O Supremo Tribunal Federal (STF) confirmou nesta sexta-feira (15) a rejeição à revisão da vida toda das aposentadorias do Instituto Nacional do Seguro Social (INSS). Por 8 votos a 2, o plenário virtual negou os embargos de declaração apresentados contra a decisão anterior, mantendo a posição adotada em novembro de 2023.

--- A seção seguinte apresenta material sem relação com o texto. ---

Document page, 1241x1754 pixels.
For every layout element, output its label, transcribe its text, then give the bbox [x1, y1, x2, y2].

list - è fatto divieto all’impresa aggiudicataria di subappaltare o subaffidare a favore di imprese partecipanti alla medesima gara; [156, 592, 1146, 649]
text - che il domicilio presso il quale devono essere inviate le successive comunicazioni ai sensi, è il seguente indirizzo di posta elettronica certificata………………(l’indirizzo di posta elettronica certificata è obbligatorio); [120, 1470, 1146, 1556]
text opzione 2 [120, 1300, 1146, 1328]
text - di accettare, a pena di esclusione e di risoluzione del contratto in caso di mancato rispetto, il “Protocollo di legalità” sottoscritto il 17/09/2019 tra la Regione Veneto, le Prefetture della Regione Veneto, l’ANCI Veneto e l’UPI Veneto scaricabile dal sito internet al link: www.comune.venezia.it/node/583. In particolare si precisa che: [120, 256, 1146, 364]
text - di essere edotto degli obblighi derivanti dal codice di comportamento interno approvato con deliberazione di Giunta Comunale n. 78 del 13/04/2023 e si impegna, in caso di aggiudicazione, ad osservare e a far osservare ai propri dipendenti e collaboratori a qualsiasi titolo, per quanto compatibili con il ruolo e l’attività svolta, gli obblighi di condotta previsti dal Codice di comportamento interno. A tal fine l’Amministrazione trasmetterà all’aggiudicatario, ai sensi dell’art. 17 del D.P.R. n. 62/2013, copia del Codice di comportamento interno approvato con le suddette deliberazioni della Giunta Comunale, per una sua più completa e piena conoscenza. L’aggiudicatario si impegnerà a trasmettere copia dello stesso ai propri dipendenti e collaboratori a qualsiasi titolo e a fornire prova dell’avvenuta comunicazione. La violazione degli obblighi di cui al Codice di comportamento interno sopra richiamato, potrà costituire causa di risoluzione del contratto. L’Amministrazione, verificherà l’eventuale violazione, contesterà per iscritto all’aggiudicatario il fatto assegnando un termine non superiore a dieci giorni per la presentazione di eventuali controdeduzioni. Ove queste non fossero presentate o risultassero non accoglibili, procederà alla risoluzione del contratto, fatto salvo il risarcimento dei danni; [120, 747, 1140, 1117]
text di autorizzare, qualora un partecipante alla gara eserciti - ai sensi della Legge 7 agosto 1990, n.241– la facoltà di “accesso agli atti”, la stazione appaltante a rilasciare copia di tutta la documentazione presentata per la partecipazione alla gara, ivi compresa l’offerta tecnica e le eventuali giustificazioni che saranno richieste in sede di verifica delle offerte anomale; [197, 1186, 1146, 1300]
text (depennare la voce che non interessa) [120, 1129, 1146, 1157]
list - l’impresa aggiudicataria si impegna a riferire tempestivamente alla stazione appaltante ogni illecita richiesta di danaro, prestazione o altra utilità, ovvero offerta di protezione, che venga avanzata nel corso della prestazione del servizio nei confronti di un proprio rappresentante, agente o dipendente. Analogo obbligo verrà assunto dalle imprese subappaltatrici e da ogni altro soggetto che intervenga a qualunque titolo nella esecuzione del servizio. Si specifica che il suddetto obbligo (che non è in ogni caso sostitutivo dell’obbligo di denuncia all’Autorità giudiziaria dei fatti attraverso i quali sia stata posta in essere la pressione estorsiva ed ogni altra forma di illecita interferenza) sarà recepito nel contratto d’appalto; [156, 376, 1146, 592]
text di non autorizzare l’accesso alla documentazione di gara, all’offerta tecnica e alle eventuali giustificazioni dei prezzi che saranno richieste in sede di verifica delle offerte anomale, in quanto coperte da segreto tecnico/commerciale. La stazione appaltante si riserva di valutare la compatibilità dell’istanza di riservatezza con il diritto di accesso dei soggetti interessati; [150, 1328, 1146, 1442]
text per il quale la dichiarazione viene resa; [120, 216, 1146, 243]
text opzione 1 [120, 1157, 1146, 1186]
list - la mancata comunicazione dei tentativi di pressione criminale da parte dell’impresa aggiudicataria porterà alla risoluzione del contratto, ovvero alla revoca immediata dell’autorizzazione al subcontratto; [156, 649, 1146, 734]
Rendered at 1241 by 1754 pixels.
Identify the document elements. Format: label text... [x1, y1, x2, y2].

O relator Alexandre de Moraes destacou que não foram identificados vícios na decisão que rejeitou a revisão, considerando o julgamento completo e satisfatório. A revisão da vida toda é uma tese jurídica que permitiria recalcular benefícios previdenciários considerando toda a vida contributiva do segurado, e não apenas os salários a partir de julho de 1994.
A decisão do STF também reafirmou que os aposentados não precisarão devolver valores pagos com base em decisões definitivas e provisórias assinadas até 5 de abril de 2024, data da publicação da ata do julgamento que derrubou a tese da revisão da vida toda. Após o cancelamento da tese, recursos foram protocolados, levando ao julgamento no plenário virtual, que teve início na semana passada e foi concluído nesta sexta-feira.
Além do relator, votaram pela manutenção da decisão os ministros Cristiano Zanin, Gilmar Mendes, Cármen Lúcia, André Mendonça, Luiz Fux, Flávio Dino e Nunes Marques. Divergiram os ministros Dias Toffoli e Edson Fachin, que defenderam a suspensão dos processos relacionados à revisão da vida toda até que o plenário do STF profira uma decisão final sobre o tema.
Esse impasse jurídico permanece, pois na semana anterior o presidente do STF, Edson Fachin, solicitou destaque no julgamento virtual da ação direta de inconstitucionalidade (ADI) 2.111, que também trata da revisão da vida toda. Com esse pedido, o caso será retomado no plenário físico, sem data definida para o julgamento.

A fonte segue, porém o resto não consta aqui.